The final scene grows in intensity toward its climax. Gretchen cries out from the jail, “You’re leaving now? Oh Heinrich,

if I could too!”

FAUST:
You can, Just want to! See, the door is open.

GRETCHEN:
It must not be; for me there is no hoping.

What use in fleeing? Still they lie in wait for you....

FAUST:
Oh love,—you rave! One step and you can leave at will!
**

But Gretchen, in her mental derangement, sees the day as both her wedding day and her day of execution. “This day is my undoing,” she cries. Mephistopheles can only sneer “Womanish mutter! … Vain chatter and putter.


When Gretchen catches a glimpse of Mephistopheles, she knows he is a devil who has come to take her to hell, but Faust cries out a phrase which links him again with our contemporary therapy, “You shall be whole!”
***

How is this denouement to be solved? Goethe feels profound sympathy for this creature and her troubles which he has created, yet he must, for the sake of his own integrity as writer,
lead her to condemnation. He has Mephistopheles call out, “She is condemned.”
*

But Goethe inserts the exclamation, “Redeemed!” The notes tell us that this word was not in the first version but was inserted only in a later edition. In other words, Goethe must finally yield to the dictates of his own heart. And he must have some voice cry out “Redemption,” whether it makes any sense or not. Thus Gretchen is condemned and redeemed in the same moment.

The first book ends with a voice: “[from within, dying away] Heinrich!”

The myth of unlimited power leads Goethe into the greatest of human complications. We can imagine his remembering another verse in his
Faust
, and we wonder if it applies to himself and this drama;

Spirits sing,

Woe! Woe!

You have destroyed it,

The beautiful world,

With mighty fist.

Is this why Ortega wrote that Goethe had never really found himself, never lived out his own indigenous form, his true destiny in life?

MYTHIC AGONY

Part Two was put together during the forty years following the publication of part one. We marvel at the thoughts Goethe must have had during all the years when he was turning this myth over and over in his mind. How was he to conclude this myth?
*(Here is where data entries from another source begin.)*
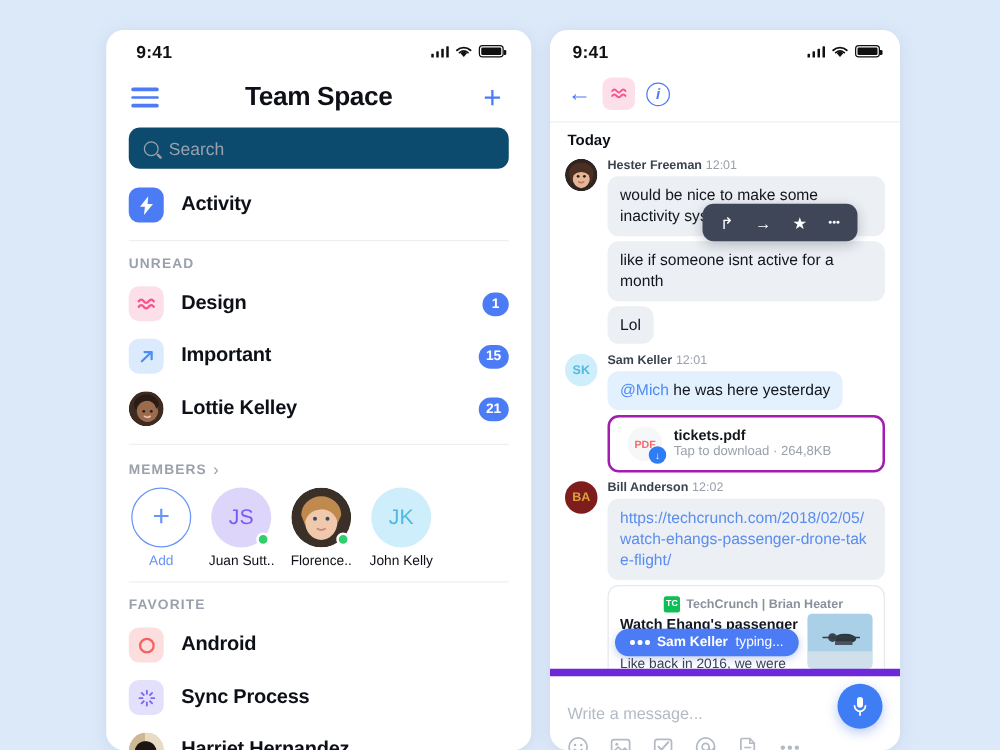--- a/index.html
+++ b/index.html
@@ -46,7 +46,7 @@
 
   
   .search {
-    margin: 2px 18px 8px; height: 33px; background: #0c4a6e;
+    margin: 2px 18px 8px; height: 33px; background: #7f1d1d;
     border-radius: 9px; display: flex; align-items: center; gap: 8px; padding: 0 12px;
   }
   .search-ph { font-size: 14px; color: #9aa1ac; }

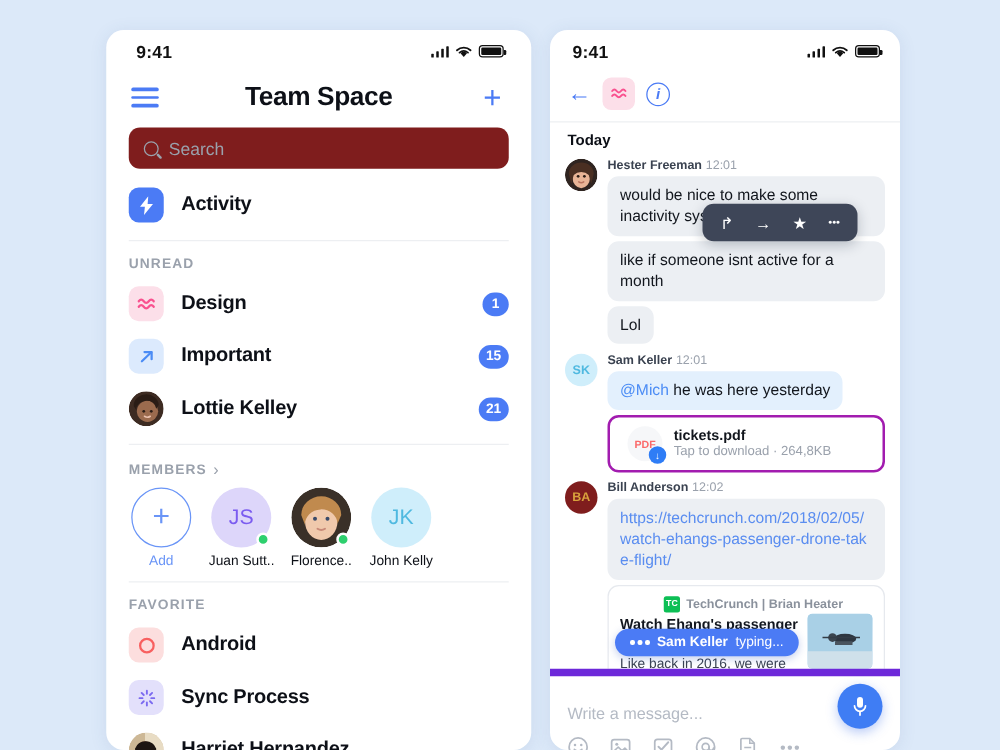--- a/index.html
+++ b/index.html
@@ -424,7 +424,7 @@
       </div>
 
       <div class="msg-group">
-        <div class="av36" style="background:#7f1d1d;color:#d8a23c">
+        <div class="av36" style="background:#14532d;color:#d8a23c">
           <span>BA</span>
         </div>
         <div class="mbody">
In this second part he deals centrally with the problems of sexuality and power. Some of the verses are slapstick, as when Mephistopheles molds magic gold into a gigantic phallus, with which he threatens and shocks the ladies. But on a deeper level power and sexuality are essential aspects of the Faustian myth. Sex has largely become an expression of power. This is partially seen in our own day with our pornography, our sexy commercialism, our advertising built on luscious blondes and shapely brunettes. There is a curious relationship between our society’s attitude toward power on one hand and sexuality on the other.

In the Industrial Revolution there began the radical separation between the product of the worker’s hands and his relation with the persons who use his product. Indeed, the worker normally saw nothing at all of the product he helped produce except his own little act. The alienation of labor added to the alienation of persons from themselves and from other people. Their personhood is lost. With the growth of industry and the bourgeosie, sex becomes separated from persons; one’s sexual responses are bought and sold, as is the product of one’s hands.